Dyspareunia is a complex problem and frequently has a multifactorial aetiology. A new way has been recently suggested to define dyspareunia by dissecting it into primary, secondary, and tertiary sources of pain.
The treatment for pain with intercourse depends on what is causing the pain. After proper diagnosis one or more treatments for specific causes may be necessary.
For pain thought to be due to yeast or fungal infections, a clinician may prescribe mycogen cream (nystatin and triamcinolone acetonide) which can treat both a yeast infection and associated painful inflammation and itching because it contains both an antifungal and a steroid.
For pain thought to be due to post-menopausal vaginal dryness, estrogen treatment can be used.
For women with diagnostic criteria for endometriosis, medications or surgery are possible options.

Dataset entries:
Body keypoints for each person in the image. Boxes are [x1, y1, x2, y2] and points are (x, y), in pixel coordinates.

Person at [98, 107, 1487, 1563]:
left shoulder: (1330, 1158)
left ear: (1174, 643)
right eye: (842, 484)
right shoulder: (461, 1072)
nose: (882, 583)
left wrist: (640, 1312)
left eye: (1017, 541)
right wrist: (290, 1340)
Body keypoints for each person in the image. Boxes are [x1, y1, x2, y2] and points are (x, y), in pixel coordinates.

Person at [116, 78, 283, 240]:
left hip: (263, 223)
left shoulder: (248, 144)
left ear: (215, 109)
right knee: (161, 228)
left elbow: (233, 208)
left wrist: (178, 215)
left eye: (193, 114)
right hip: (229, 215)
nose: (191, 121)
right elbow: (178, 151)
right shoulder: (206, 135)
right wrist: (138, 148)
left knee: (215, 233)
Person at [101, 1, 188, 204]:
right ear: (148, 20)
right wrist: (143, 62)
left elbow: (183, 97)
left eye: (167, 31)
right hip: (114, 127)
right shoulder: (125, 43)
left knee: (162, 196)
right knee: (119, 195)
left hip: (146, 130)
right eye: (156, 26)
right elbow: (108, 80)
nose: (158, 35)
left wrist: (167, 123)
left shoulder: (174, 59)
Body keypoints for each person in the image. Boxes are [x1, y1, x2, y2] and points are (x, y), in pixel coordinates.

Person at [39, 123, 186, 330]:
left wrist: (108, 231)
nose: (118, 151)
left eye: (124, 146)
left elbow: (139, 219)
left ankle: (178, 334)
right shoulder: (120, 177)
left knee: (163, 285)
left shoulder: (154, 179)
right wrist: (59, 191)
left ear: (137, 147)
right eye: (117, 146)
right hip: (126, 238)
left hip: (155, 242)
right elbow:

Tasks and exercises:
1. In the passage on dyspareunia, what treatment can be used for pain due to post-menopausal vaginal dryness?
2. Continue the passage on dyspareunia, starting right after its final sentence.

Answers by item number:
1. Estrogen treatment.

2.
In addition, the following may reduce discomfort with intercourse:
Clearly explaining to the patient what has happened, including identifying the sites and causes of pain. Making clear that the pain will, in almost all cases, disappear over the time or at least will be greatly reduced. If there is a partner, also explaining to him or her the causes and treatment and encouraging him or her to be supportive.
Encouraging the patient to learn about her body, to explore her own anatomy and learn how she likes to be caressed and touched.
Encouraging the couple to add pleasant, sexually exciting experiences to their regular interactions, such as bathing together (in which the primary goal is not cleanliness), or mutual caressing without intercourse. In couples where a woman is preparing to receive vaginal intercourse, such activities tend to increase both natural lubrication and vaginal dilation, both of which decrease friction and pain. Prior to intercourse, oral sex may relax and lubricate the vagina (providing both partners are comfortable with it).
Use of water-soluble sexual or surgical lubricant during intercourse. Discourage petroleum jelly. Lubricant should be liberally applied (two tablespoons full) to both the penis and the orifice. A folded bath towel under the receiving partner's hips helps prevent spillage on bedclothes.
Instructing the receiving partner to take the penis of the penetrating partner in their hand and control insertion themselves, rather than letting the penetrating partner do it.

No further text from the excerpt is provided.